After 41 days of tachypacing, the pig was included in a terminal follow-up study. During the time period of atrial tachypacing the pig did not show any clinical signs of discomfort. For the terminal follow-up study, the pig was sedated and kept under general anesthesia as described above. For the echocardiographic examination, an iE33 Echocardiography System scanner (Philips Medical Systems Netherlands) with a S5-1-xMATRIX array transducer (1–5 MHz) was used. A surgical insertion sub-sternum was made in order to obtain a better image quality due to the size of the pig (48 kg). The echocardiographic examination revealed a 10 mm ASD (Fig. 1C and D) with left-to-right shunt.
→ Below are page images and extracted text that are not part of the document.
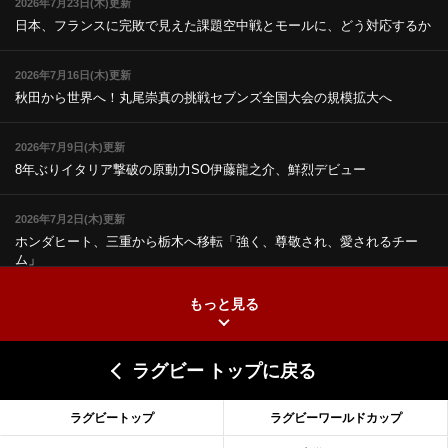
2026年7月23日(木)更新
日本、フランスに完敗で見えた課題
空中戦とモールに、どう対応するか
2026年7月16日(木)更新
秋田から世界へ！丸尾崇真の挑戦
セブンズ全国大会の規模拡大へ
2026年7月9日(木)更新
8年ぶりイタリア撃破の原動力
SO伊藤龍之介、鮮烈デビュー
2026年7月2日(木)更新
ホンダヒート、三重から栃木へ移転
「強く、尊敬され、愛されるチー
ム」
もっと見る
2026年6月25日(木)更新
上ノ坊駿介、“満場一致”で新人王
大畑大介「10番でも見てみたい」
ラグビー トップに戻る
2026年6月18日(木)更新
滑川剛人レフリー、早過ぎる引退
「27年W杯の主審、遠のいた夢」
ラグビートップ
ラグビーワールドカップ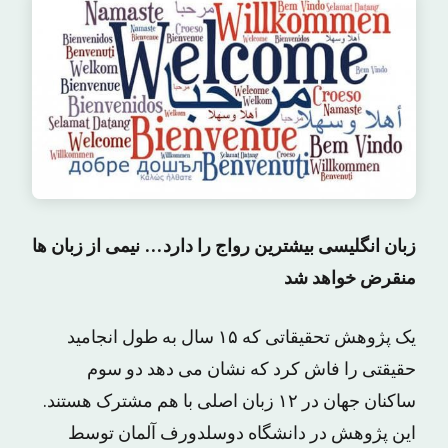
زبان انگلیسی بیشترین رواج را دارد… نیمی از زبان ها
منقرض خواهد شد
یک پژوهش تحقیقاتی که ۱۵ سال به طول انجامید
حقیقتی را فاش کرد که نشان می دهد دو سوم
ساکنان جهان در ۱۲ زبان اصلی با هم مشترک هستند.
این پژوهش در دانشگاه دوسلدورف آلمان توسط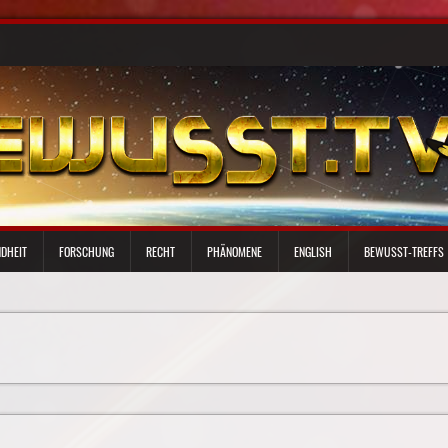
DHEIT
FORSCHUNG
RECHT
PHÄNOMENE
ENGLISH
BEWUSST-TREFFS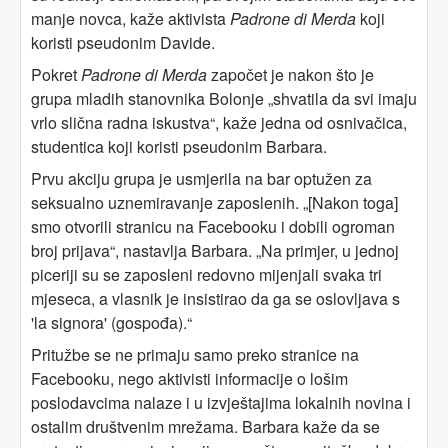
manje novca, kaže aktivista
Padrone di Merda
koji
koristi pseudonim Davide.
Pokret
Padrone di Merda
započet je nakon što je
grupa mladih stanovnika Bolonje „shvatila da svi imaju
vrlo slična radna iskustva“, kaže jedna od osnivačica,
studentica koji koristi pseudonim Barbara.
Prvu akciju grupa je usmjerila na bar optužen za
seksualno uznemiravanje zaposlenih. „[Nakon toga]
smo otvorili stranicu na Facebooku i dobili ogroman
broj prijava“, nastavlja Barbara. „Na primjer, u jednoj
piceriji su se zaposleni redovno mijenjali svaka tri
mjeseca, a vlasnik je insistirao da ga se oslovljava s
'la signora' (gospođa).“
Pritužbe se ne primaju samo preko stranice na
Facebooku, nego aktivisti informacije o lošim
poslodavcima nalaze i u izvještajima lokalnih novina i
ostalim društvenim mrežama. Barbara kaže da se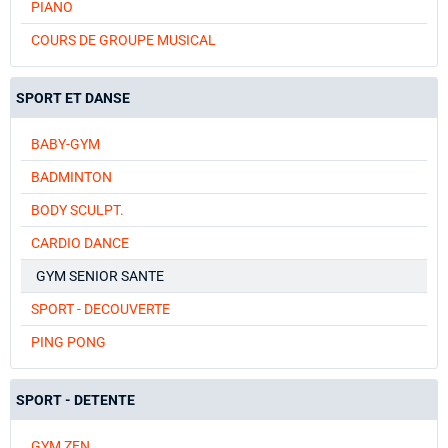
PIANO
COURS DE GROUPE MUSICAL
SPORT ET DANSE
BABY-GYM
BADMINTON
BODY SCULPT.
CARDIO DANCE
GYM SENIOR SANTE
SPORT - DECOUVERTE
PING PONG
SPORT - DETENTE
GYM ZEN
The pig had both a dilated left atrium (86 mL) and a dilated left ventricle (65 mm), along with reduced left ventricular ejection fraction (37%; calculated with biplane Simpson’s method of discs), and a dilated right ventricle (48 mm) with compromised function (tricuspidal annular plane systolic excursion 12 mm). A moderate mitral valve regurgitation and a discreet aortic valve regurgitation were also identified. The presence of ASD was clearly validated during the post-mortem examination (Fig. 1B).
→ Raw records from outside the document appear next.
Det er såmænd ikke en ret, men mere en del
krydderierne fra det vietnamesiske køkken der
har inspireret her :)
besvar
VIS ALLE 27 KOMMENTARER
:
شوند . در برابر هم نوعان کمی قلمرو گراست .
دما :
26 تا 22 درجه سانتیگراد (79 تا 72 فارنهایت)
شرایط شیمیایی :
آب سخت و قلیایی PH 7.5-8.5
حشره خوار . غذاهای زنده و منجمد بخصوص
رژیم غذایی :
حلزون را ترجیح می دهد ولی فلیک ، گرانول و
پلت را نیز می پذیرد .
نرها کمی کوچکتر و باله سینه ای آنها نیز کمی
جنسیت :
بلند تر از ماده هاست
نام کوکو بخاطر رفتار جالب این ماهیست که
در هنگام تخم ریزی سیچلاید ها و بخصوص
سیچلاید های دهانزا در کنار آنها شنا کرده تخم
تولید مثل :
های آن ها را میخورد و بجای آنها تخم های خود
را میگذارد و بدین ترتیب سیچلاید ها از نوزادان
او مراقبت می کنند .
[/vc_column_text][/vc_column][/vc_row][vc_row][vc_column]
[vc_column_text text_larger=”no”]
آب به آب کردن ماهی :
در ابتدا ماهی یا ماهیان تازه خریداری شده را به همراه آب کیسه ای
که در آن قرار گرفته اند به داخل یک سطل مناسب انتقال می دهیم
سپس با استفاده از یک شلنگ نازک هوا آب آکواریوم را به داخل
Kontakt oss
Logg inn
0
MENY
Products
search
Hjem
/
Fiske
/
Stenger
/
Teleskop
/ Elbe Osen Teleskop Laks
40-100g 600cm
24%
Previous work in humans with ASD showed that ASD is associated with chronic right atrial volume overload with subsequent right atrial stretch and remodeling [8]. Besides the right side of the heart being affected, studies in humans also demonstrated that the left atrium is also subjected to chronic stretch due to volume overload resulting in left atrial enlargement, which is associated with a greater susceptibility for AF in these patients [9]. These data suggest that ASD causes remodeling of both the right and left atrium, thereby creating a substrate for AF induction, maintenance, and progression. Of note, it appears that timing of ASD closure has a significant impact on the prevalence of AF, as closure in early childhood results in a lower prevalence of AF (∼12%), while closure later in life is associated with a higher prevalence of AF (∼21%) (Table 1). Thus closure of ASD should be performed as early as possible to prevent the induction and progression of AF and its clinical complications.
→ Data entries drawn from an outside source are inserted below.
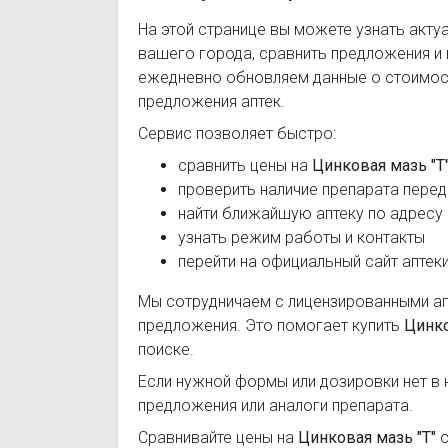
На этой странице вы можете узнать акту
вашего города, сравнить предложения и
ежедневно обновляем данные о стоимост
предложения аптек.
Сервис позволяет быстро:
сравнить цены на
Цинковая мазь "Т
проверить наличие препарата перед
найти ближайшую аптеку по адресу
узнать режим работы и контакты
перейти на официальный сайт аптек
Мы сотрудничаем с лицензированными а
предложения. Это помогает купить
Цинко
поиске.
Если нужной формы или дозировки нет в 
предложения или аналоги препарата.
Сравнивайте цены на
Цинковая мазь "Т"
о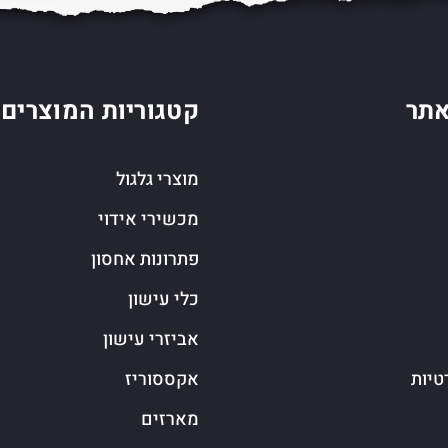
תר
קטגוריות המוצרים
מוצרי גלגול
מכשירי אידוי
פתרונות אחסון
כלי עישון
אביזרי עישון
טיות
אקססוריז
מארזים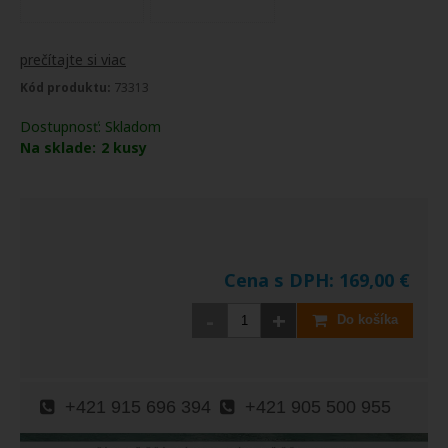
prečítajte si viac
Kód produktu:
73313
Dostupnosť:
Skladom
Na sklade:
2
kusy
Cena s DPH:
169,00
€
-
+
Do košíka
+421 915 696 394
+421 905 500 955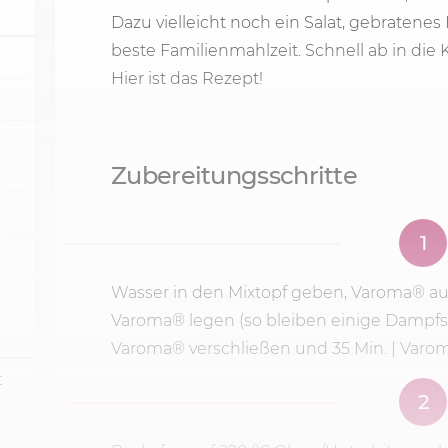
Dazu vielleicht noch ein Salat, gebratenes 
beste Familienmahlzeit. Schnell ab in die
Hier ist das Rezept!
Zubereitungsschritte
1
Wasser in den Mixtopf geben, Varoma® au
Varoma® legen (so bleiben einige Dampfschl
Varoma® verschließen und
35 Min.
| Varo
t
2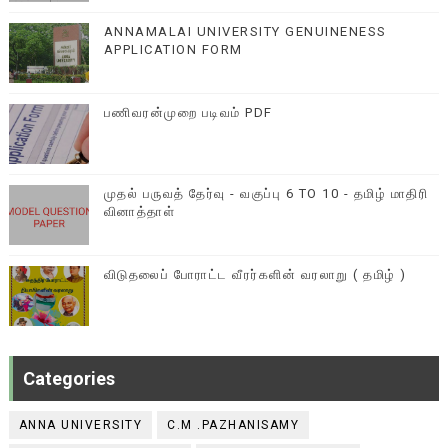
ANNAMALAI UNIVERSITY GENUINENESS
APPLICATION FORM
பணிவரன்முறை படிவம் PDF
முதல் பருவத் தேர்வு - வகுப்பு 6 TO 10 - தமிழ் மாதிரி
வினாத்தாள்
விடுதலைப் போராட்ட வீரர்களின் வரலாறு ( தமிழ் )
Categories
ANNA UNIVERSITY
C.M .PAZHANISAMY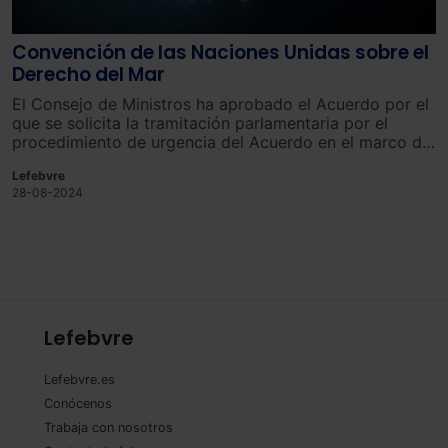
Convención de las Naciones Unidas sobre el
Derecho del Mar
El Consejo de Ministros ha aprobado el Acuerdo por el
que se solicita la tramitación parlamentaria por el
procedimiento de urgencia del Acuerdo en el marco de
la Convención de las Naciones Unidas sobre el
Lefebvre
Derecho del Mar relativo a la conservación y el uso
28-08-2024
sostenible de la diversidad biológica marina de las
zonas situadas fuera de la jurisdicción nacional.
Lefebvre
Lefebvre.es
Conócenos
Trabaja con nosotros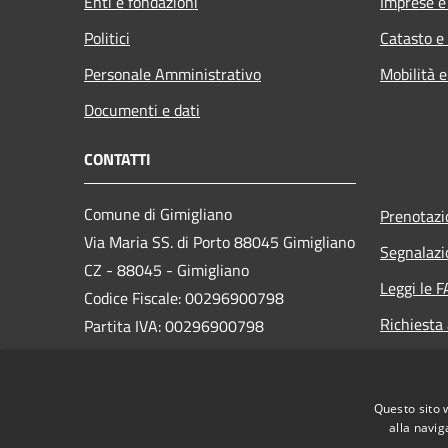
Enti e fondazioni
Imprese 
Politici
Catasto e
Personale Amministrativo
Mobilità e
Documenti e dati
CONTATTI
Comune di Gimigliano
Prenotaz
Via Maria SS. di Porto 88045 Gimigliano
Segnalazi
CZ - 88045 - Gimigliano
Leggi le 
Codice Fiscale: 00296900798
Richiesta
Partita IVA: 00296900798
PEC:
segreteria.gimigliano@asmepec.it
Questo sito 
Centralino Unico: 0961 995014
alla navig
Our findings in this pig are consistent with clinical observations in humans with ASD. Compared to the rest of our study population (unpublished observations) and previous reports [6], [7], the aggressive progression of AF in the presented pig is very likely promoted by ASD. This case demonstrates that undiagnosed congenital heart defects in pigs could be an important bias when performing cardiac research, particularly studying arrhythmias. Since congenital heart diseases are also reported in other large animals commonly used in cardiovascular research (dogs [10], [11], [12], goats [13], and horses [14]), diagnostic tools to detect congenital heart defects should be considered [15]. In humans echocardiography is the most common diagnostic tool for congenital heart diseases. However, for research purposes, echocardiography is not used routinely in such settings, as the technique requires appropriate equipment and trained staff. Thus, there is a clear unmet need to develop appropriate tests and detection methods of congenital heart defects in animal models of cardiac diseases.

In conclusion, the presented animal case indicates that ASD may contribute to development of an arrhythmogenic substrate for AF development, consistent with clinical observations in humans. Although congenital heart defects in animals likely increase the variability of study outcome, they could also provide a unique opportunity to study the complex interplay between congenital heart diseases and cardiac arrhythmias.

Sources of Funding

This work is supported by funding from the Independent Research Fund Denmark (102900011B to A.S) and the Lundbeck Foundation (R323-2018–3674 to T.A.J).

Declaration of Competing Interest

The authors declare that they have no known competing financial interests or personal relationships that could have appeared to influence the work reported in this paper.